Text section:
________________________

Re: [DISCUSS] FLINK-20578 Cannot create empty array using ARRAY[]

eric xiao Thu, 03 Nov 2022 07:54:13 -0700

Ah thank you Yuxia!

Following up on the conversation... Trying to return an empty null array
ARRAY<NULL> proved a challenge. Not impossible, but I think it would
require a further discussion as to if we want to expose values with the
data type NULL in the output - currently there are a lot of guardrails in
Flink ([1] and [2] to name a few) to make sure we do not do that.


Going back to my previous suggestions, would it be wise to introduce a
stop-gap solution for the time being, where we initialize the data type of
an empty array to some non null data type? i.e. string, integer.

________________________

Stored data
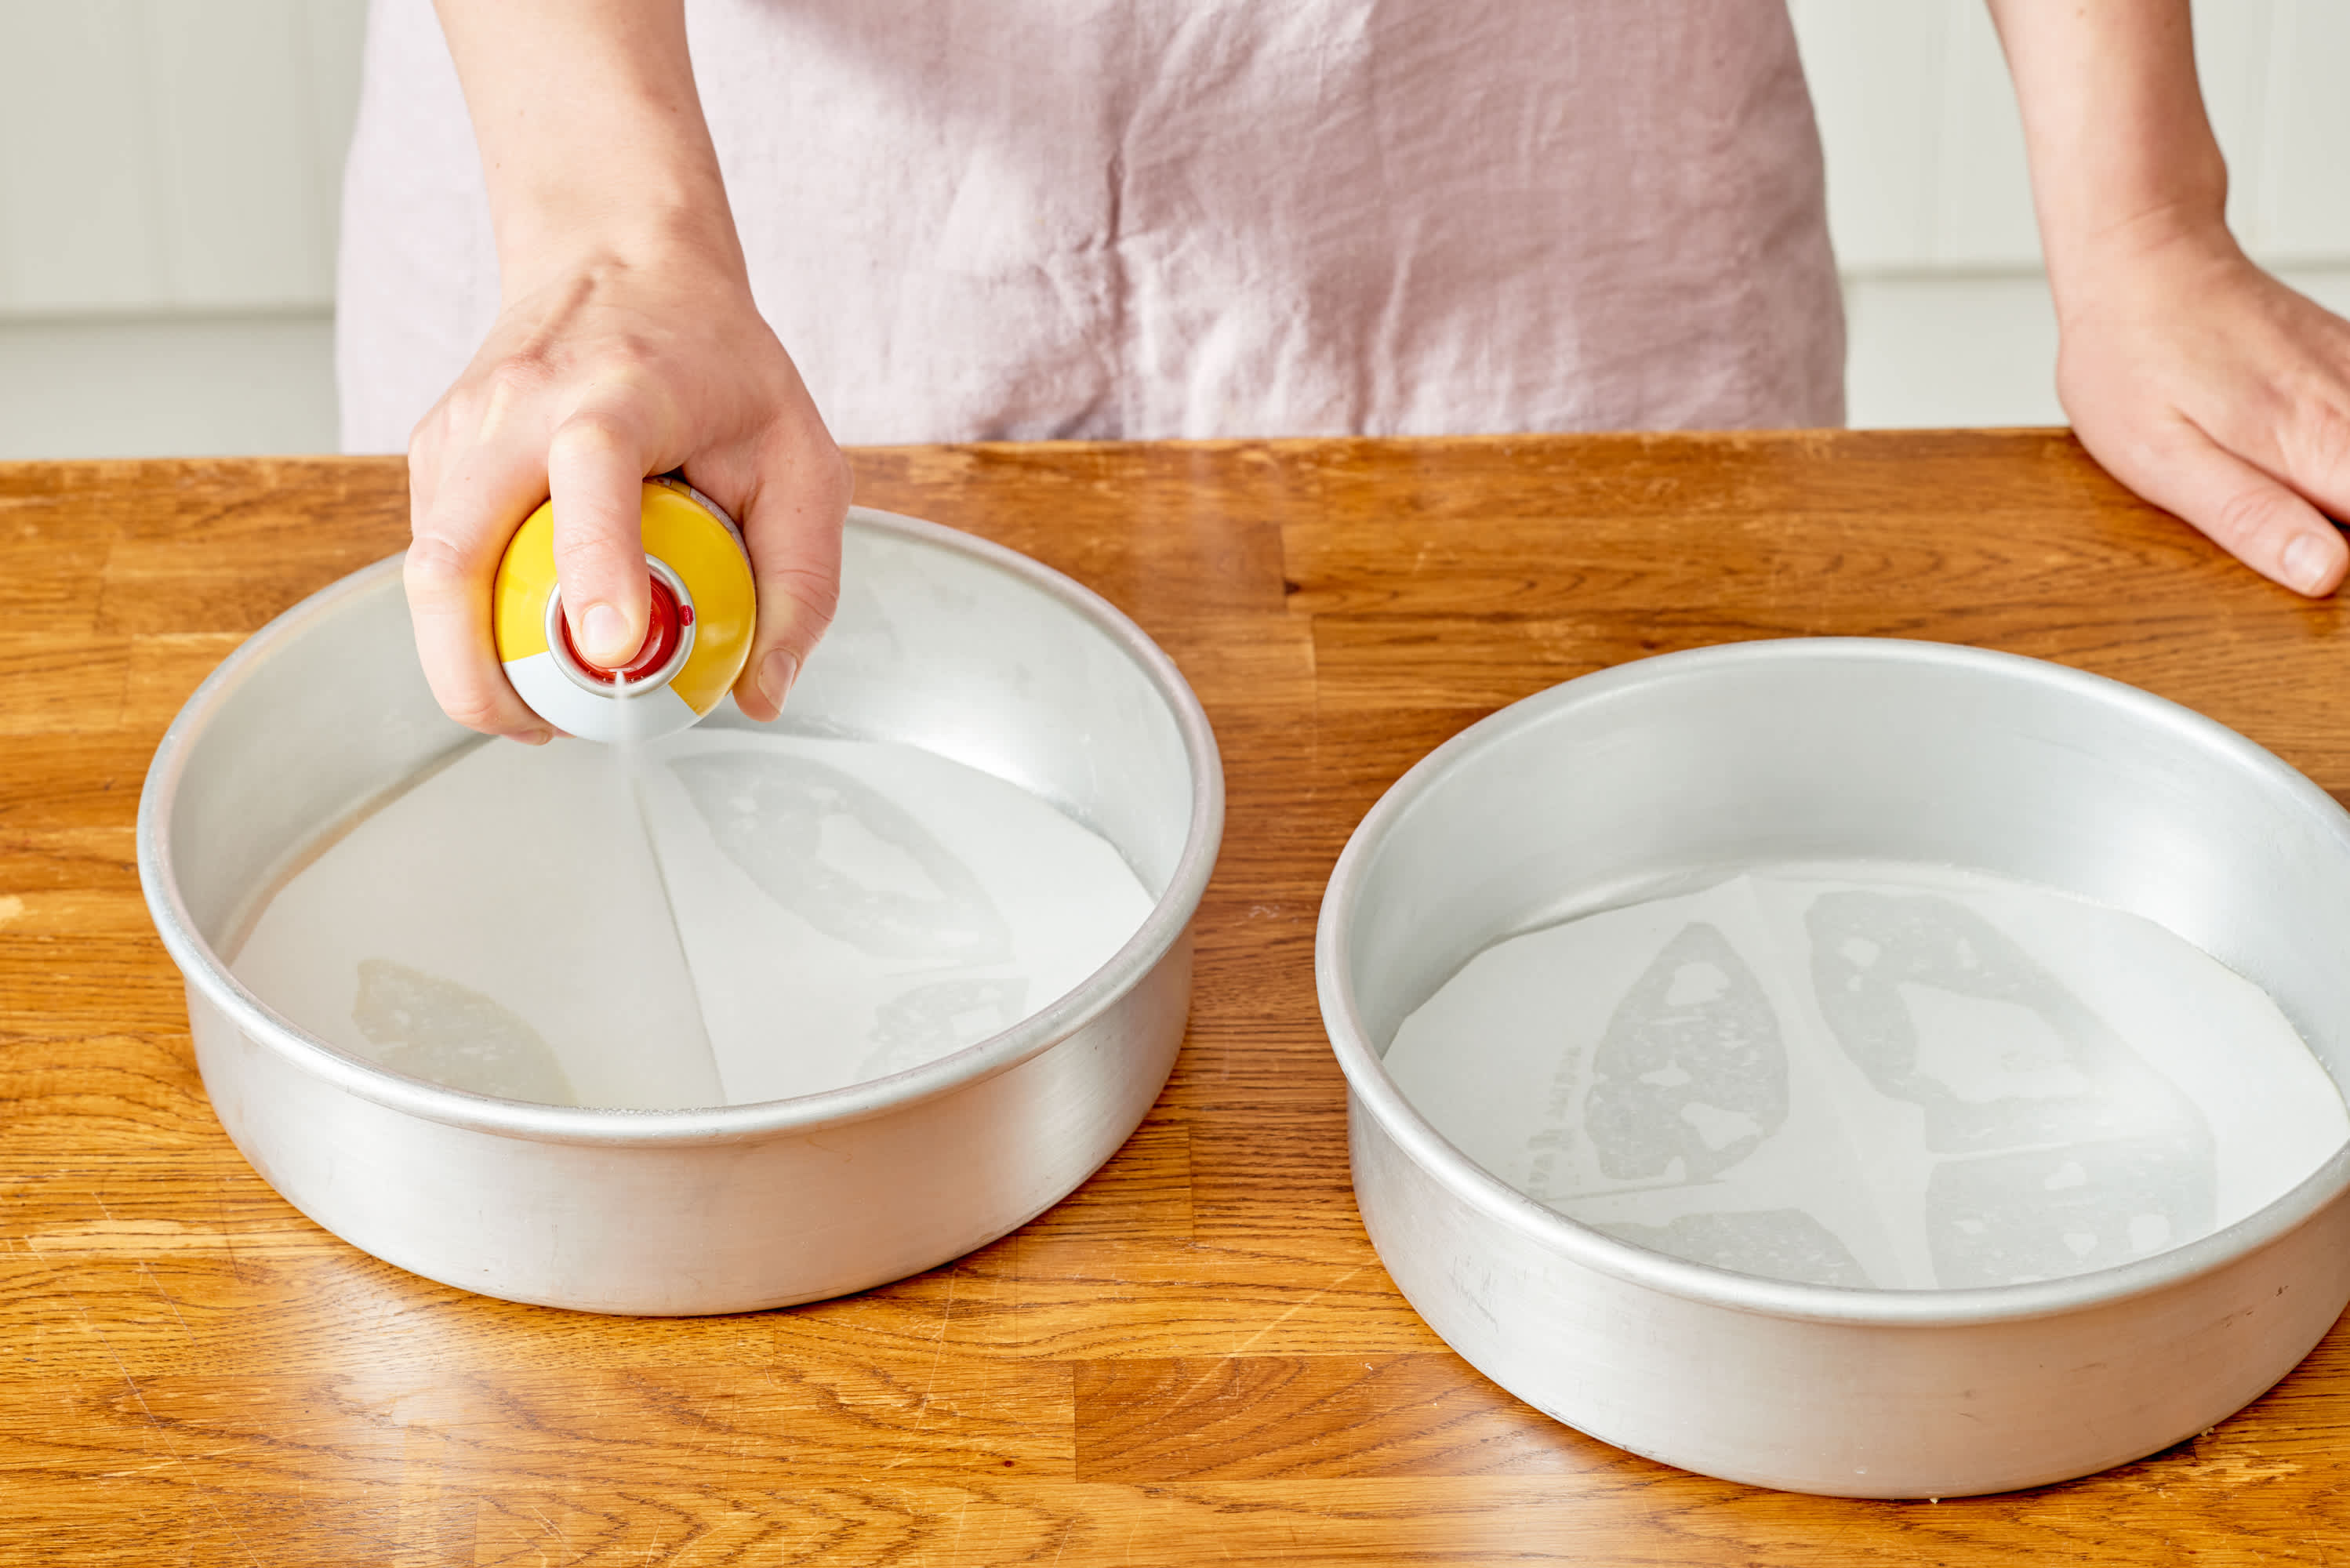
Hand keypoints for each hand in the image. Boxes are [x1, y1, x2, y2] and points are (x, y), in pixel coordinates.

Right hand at [404, 225, 851, 739]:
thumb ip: (801, 577)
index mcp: (617, 392)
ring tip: (536, 709)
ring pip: (426, 572)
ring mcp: (459, 428)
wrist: (619, 260)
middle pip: (455, 555)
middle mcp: (517, 405)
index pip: (589, 474)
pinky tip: (522, 645)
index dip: (594, 561)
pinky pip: (434, 560)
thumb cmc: (719, 365)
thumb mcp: (801, 456)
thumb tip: (761, 692)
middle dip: (479, 670)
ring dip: (465, 661)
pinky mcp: (433, 452)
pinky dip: (465, 620)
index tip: (610, 642)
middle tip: (545, 730)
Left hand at [2054, 222, 2349, 595]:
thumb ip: (2249, 517)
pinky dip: (2339, 450)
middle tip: (2288, 518)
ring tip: (2269, 475)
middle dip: (2341, 517)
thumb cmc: (2134, 358)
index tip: (2327, 563)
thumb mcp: (2162, 460)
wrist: (2144, 262)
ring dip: (2339, 484)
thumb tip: (2323, 573)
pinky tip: (2297, 452)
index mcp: (2317, 444)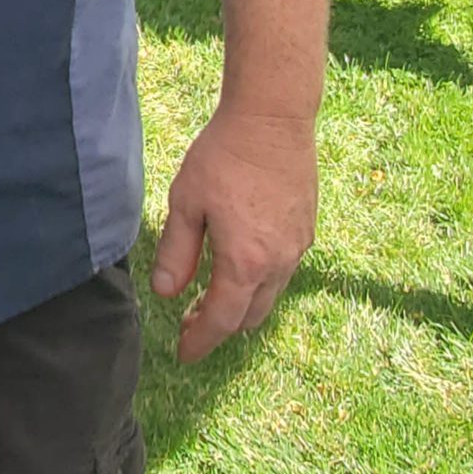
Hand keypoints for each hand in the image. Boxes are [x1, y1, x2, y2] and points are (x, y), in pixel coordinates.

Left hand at [152, 107, 316, 362]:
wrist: (273, 119)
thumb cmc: (223, 157)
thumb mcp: (186, 203)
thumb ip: (177, 253)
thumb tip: (166, 294)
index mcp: (246, 263)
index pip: (222, 320)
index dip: (200, 342)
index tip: (183, 354)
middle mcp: (279, 262)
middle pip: (250, 315)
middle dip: (219, 326)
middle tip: (190, 323)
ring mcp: (298, 246)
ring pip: (270, 295)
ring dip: (241, 305)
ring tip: (211, 297)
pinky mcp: (306, 228)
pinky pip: (284, 271)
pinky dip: (259, 282)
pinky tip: (240, 265)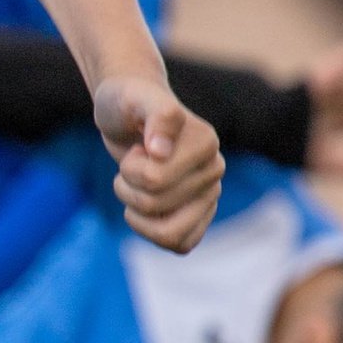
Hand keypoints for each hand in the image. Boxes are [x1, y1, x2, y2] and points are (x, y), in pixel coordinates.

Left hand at [92, 73, 222, 253]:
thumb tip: (161, 151)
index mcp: (206, 143)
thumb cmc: (128, 103)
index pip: (155, 181)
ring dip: (137, 213)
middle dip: (128, 186)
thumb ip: (157, 115)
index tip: (137, 145)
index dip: (130, 168)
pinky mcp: (200, 214)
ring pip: (168, 234)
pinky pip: (181, 244)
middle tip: (131, 162)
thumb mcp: (133, 98)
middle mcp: (214, 170)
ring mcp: (209, 194)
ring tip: (135, 185)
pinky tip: (144, 209)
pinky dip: (153, 232)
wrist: (128, 113)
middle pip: (154, 205)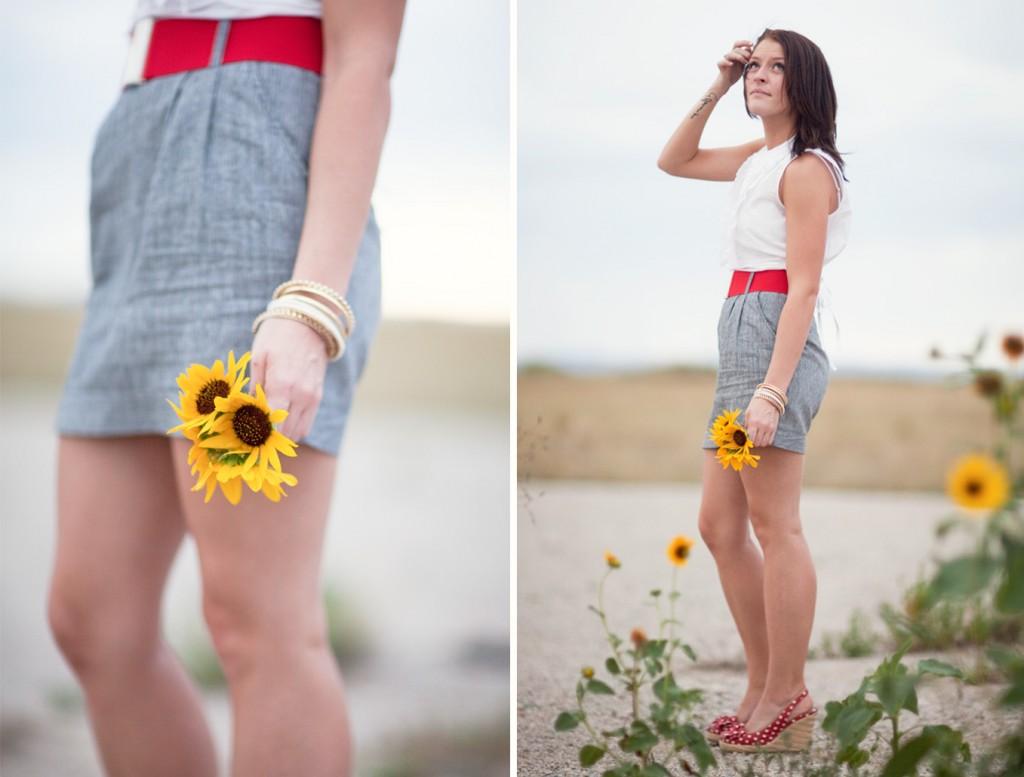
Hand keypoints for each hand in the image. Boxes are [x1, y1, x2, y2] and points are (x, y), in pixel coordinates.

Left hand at [249, 316, 329, 443]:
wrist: (309, 322)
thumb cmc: (277, 336)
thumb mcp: (258, 358)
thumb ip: (255, 388)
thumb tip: (247, 412)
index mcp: (283, 385)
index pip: (272, 425)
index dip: (258, 434)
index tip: (246, 434)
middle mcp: (301, 396)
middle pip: (285, 433)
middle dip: (268, 436)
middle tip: (253, 431)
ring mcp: (313, 398)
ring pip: (298, 432)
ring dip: (282, 433)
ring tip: (267, 425)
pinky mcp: (318, 396)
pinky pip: (307, 423)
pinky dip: (294, 426)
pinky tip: (281, 417)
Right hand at [716, 39, 753, 89]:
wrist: (727, 82)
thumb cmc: (735, 72)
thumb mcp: (744, 64)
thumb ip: (747, 57)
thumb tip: (751, 49)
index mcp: (735, 53)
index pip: (739, 44)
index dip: (745, 42)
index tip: (752, 44)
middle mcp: (730, 55)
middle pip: (736, 48)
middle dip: (744, 52)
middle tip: (749, 57)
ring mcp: (725, 60)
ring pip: (730, 54)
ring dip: (739, 57)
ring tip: (744, 62)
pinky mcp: (720, 66)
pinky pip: (722, 62)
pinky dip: (726, 62)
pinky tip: (732, 64)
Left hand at [742, 395, 779, 447]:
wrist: (769, 399)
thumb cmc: (756, 405)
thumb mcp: (748, 414)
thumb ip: (746, 425)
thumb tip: (743, 434)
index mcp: (753, 422)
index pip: (750, 438)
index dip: (747, 441)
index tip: (746, 440)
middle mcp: (762, 426)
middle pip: (757, 442)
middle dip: (753, 443)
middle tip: (751, 440)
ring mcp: (769, 428)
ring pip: (764, 443)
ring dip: (760, 443)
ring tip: (757, 439)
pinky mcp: (774, 428)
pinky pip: (770, 440)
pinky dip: (766, 442)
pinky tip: (763, 438)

________________________

Tasks to carry out:
A. What stop-gap solution does the post about empty Flink arrays propose?
B. Pick up the post about empty arrays in Flink after its last sentence and continue it.

Responses by item number:
A. Initializing the data type of an empty array to some non-null data type, such as string or integer.

B.
[1]
https://github.com/apache/flink/blob/master/flink-table/flink-table-planner/src/main/scala/org/apache/flink/table/planner/calcite/FlinkTypeFactory.scala#L350
[2]
https://github.com/apache/flink/blob/master/flink-table/flink-table-common/src/main/java/org/apache/flink/table/data/binary/BinaryArrayData.java#L110-L114

On Fri, Oct 28, 2022 at 10:17 PM yuxia <luoyu...@alumni.sjtu.edu.cn> wrote:

> `ARRAY<INT>`/ `INT ARRAY` is for declaring data type in DDL like `create
> table t1(a INT ARRAY)`.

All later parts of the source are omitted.